Is there a way to practice yourself for defending non-telegraphed punches or kicks? Protecting yourself from non-telegraphed strikes is difficult because there is less time to see and react. However, is there a way to defend yourself from such attack?

  • 1
    Possible duplicate of Defence in martial arts in general
    – mattm
    Commented Jul 3, 2018 at 17:10
  • In a Competition or streetfight? Any answer will heavily differ if looking at each scenario. In a competition you have a certain style and rules, so it will be much easier to anticipate possible attacks.
    – Fildor
    Commented Jul 3, 2018 at 21:42
  • In a streetfight
    – Avi
    Commented Jul 4, 2018 at 2:29
  • I still think the OP has something confused - telegraphing is about long distance (by definition) and typically used for techniques that have an obvious wind up (or that the defender knows is coming in advance). Giving the defender more time and distance to avoid it. Could you describe the type of attack you are on about without using the word "telegraph"? (as by all standards we know - these are the easiest attacks to defend)
    – Collett89
    Commented Jul 5, 2018 at 11:29
  • 4
    Whereas, defending from a "telepathic" attack will be discussed on the X-men comics Stack Exchange. ;) Commented Jul 5, 2018 at 16:24

1 Answer 1


Yes! The trick is to actually make the non telegraphed attack into a telegraphed one. How? You practice maintaining a one-step distance.

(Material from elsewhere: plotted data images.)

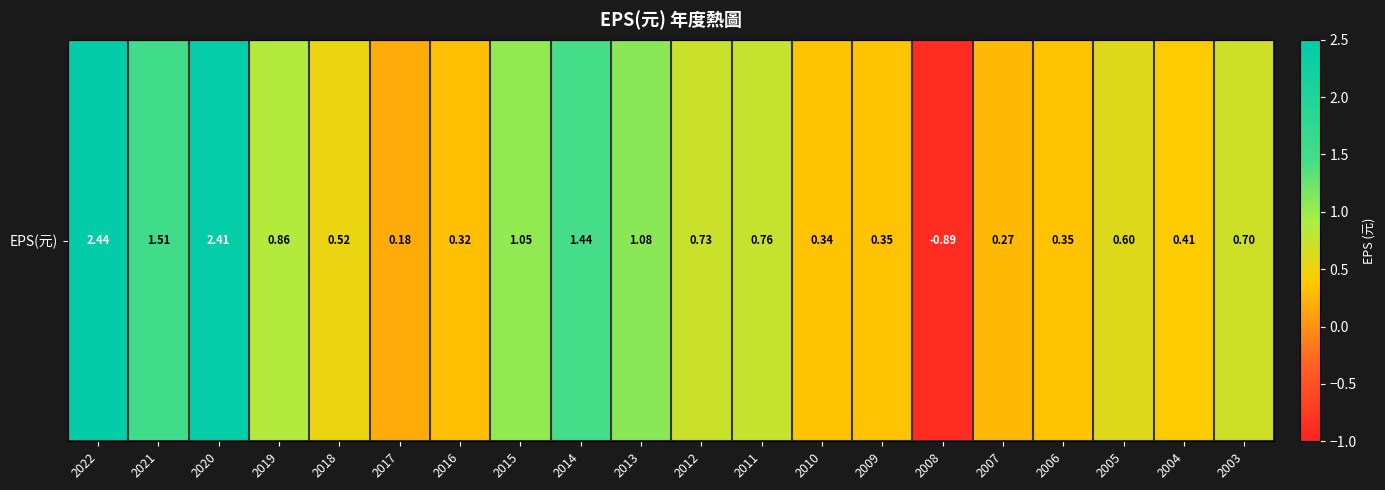

Count the number of data series in this chart.

1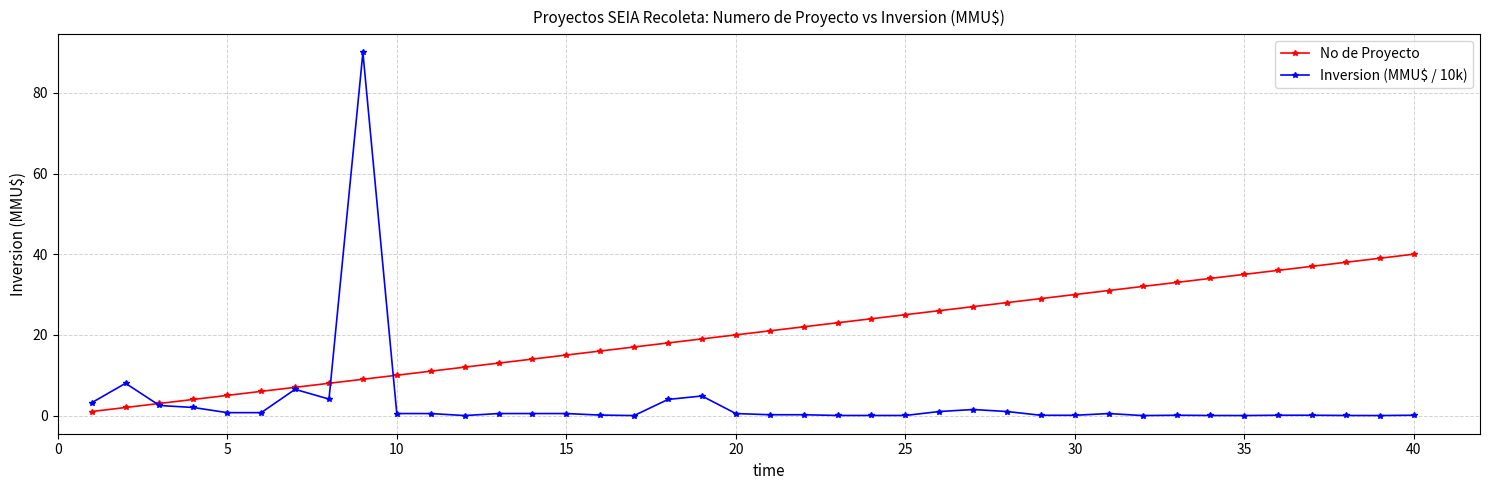

Which series has the widest spread of values?

Inversion (MMU$ / 10k)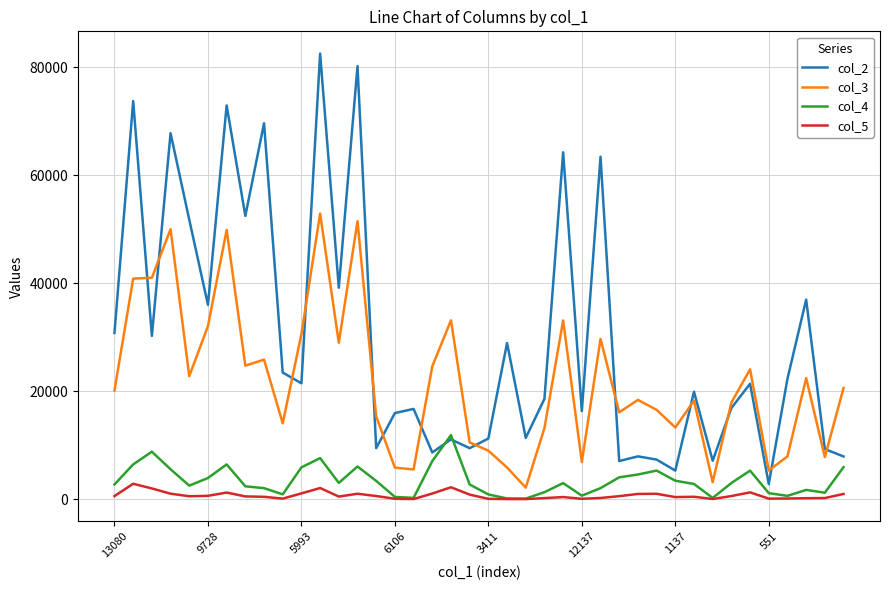

Rank the series by their maximum value, from lowest to highest.

col_5, col_4, col_3, col_2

This is the distance at which your attacker must make a single step before striking you (with kick or punch). This way however good they are at not telegraphing they have no choice: The telegraph is now a single step forward. The moment they step you prepare to defend or make a pre-emptive strike (if no other option is possible).

The way you practice this is to start at the correct distance. To find this distance you and your training partner outstretch your fists. Touch fists and then step back.

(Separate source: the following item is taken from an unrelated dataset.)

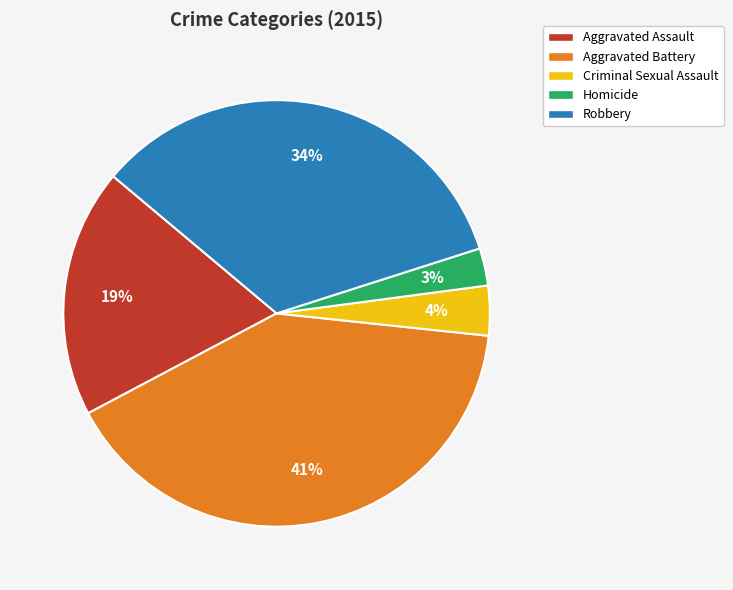

True or false: Aggravated Battery accounts for 51% of the total.

False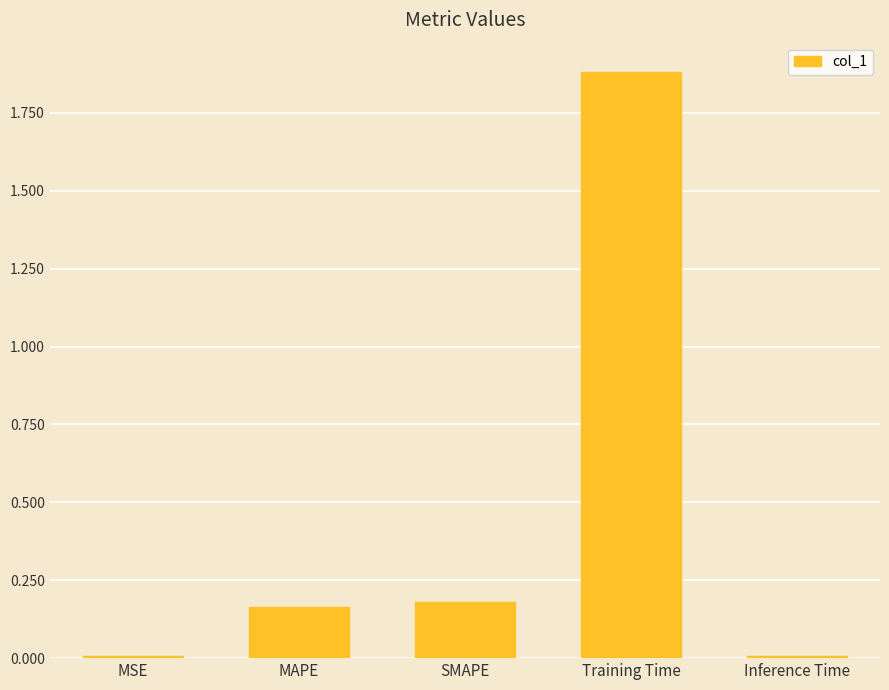

True or false: the data shows 0.0 at MSE.

True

Then one of you will play the role of the attacker. you will advance, retreat sidestep and circle and try to close the distance.

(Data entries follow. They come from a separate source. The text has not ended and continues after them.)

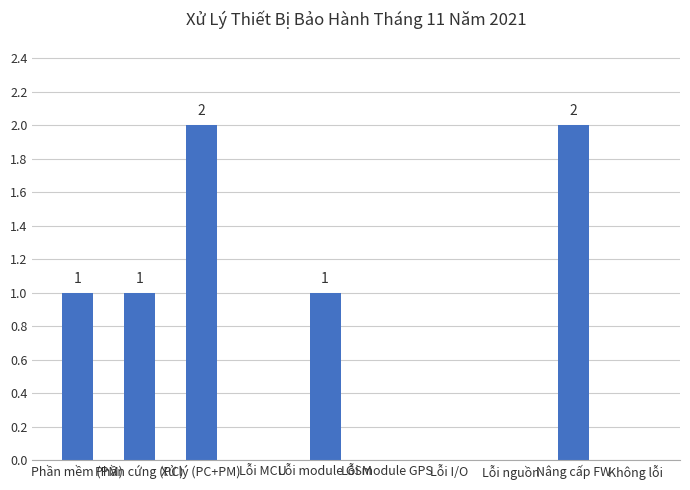

What is the sum of all values?

7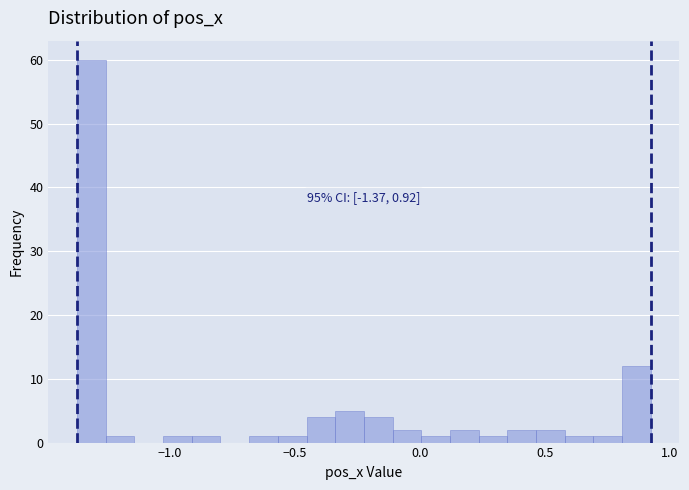

Around what value on the x-axis is the tallest bar? Give the approximate position of its centre, as read against the axis.

-1.30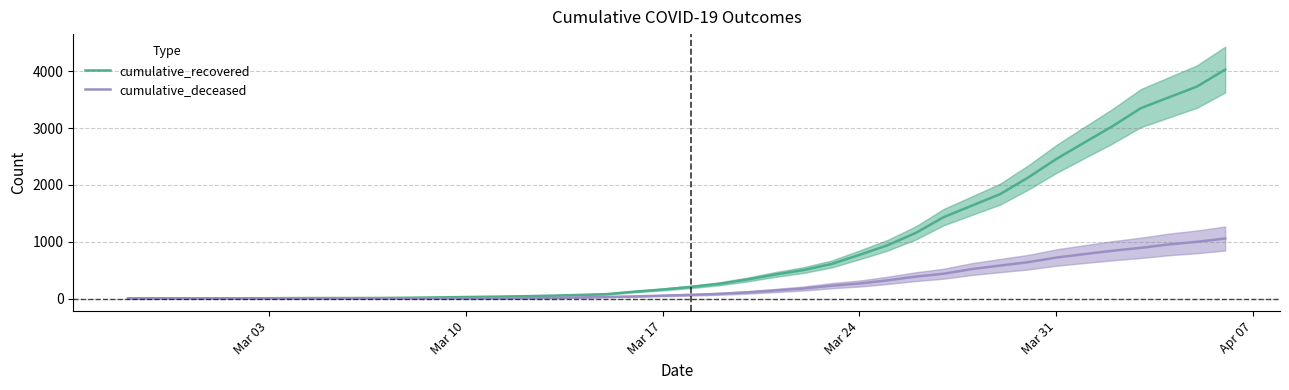

What is the greatest value displayed?

4028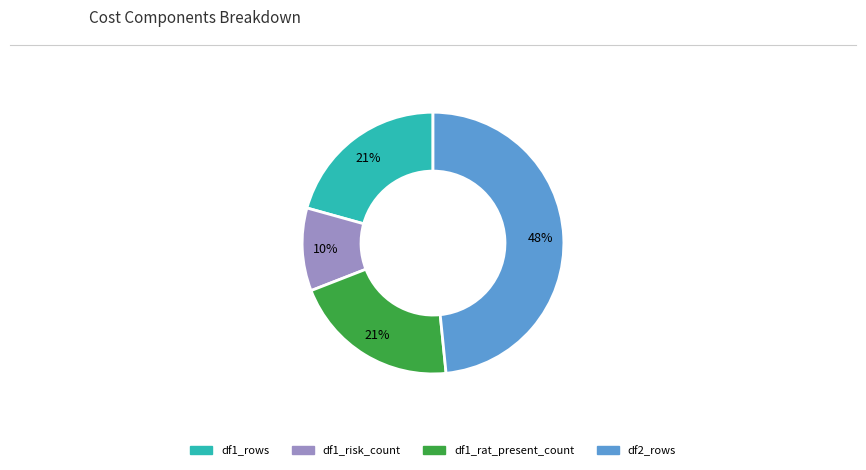

Is df1_risk_count the majority of the pie?

No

The other plays the role of defender. you will watch the attackers movements and try to maintain the starting distance.

Any time the attacker feels he can do so launch a single random attack (or combination for advanced students). The defender must either block, dodge or counter with moves from the style they are most familiar with.

After this to make the self defence nature of the drill obvious the defender should retreat.

  • I'm going to disagree with the last line (but only the last line - the rest of this post is a pretty good breakdown on learning to control space and read your opponent): Teaching someone to always retreat in a self-defence situation is a bad idea. Teach them to evade sideways. Teach them to push forwards and make their attacker retreat. Do not teach them to walk backwards off the tatami or into a wall/corner/elevator shaft. Commented Jul 4, 2018 at 8:01
  • 3
    I get your point but the retreat here is after they have already either pushed the attacker back or stepped sideways. The point is that they disengage, and this is for legal reasons as much as any other. You don't want to be seen to be an purportraiter of violence.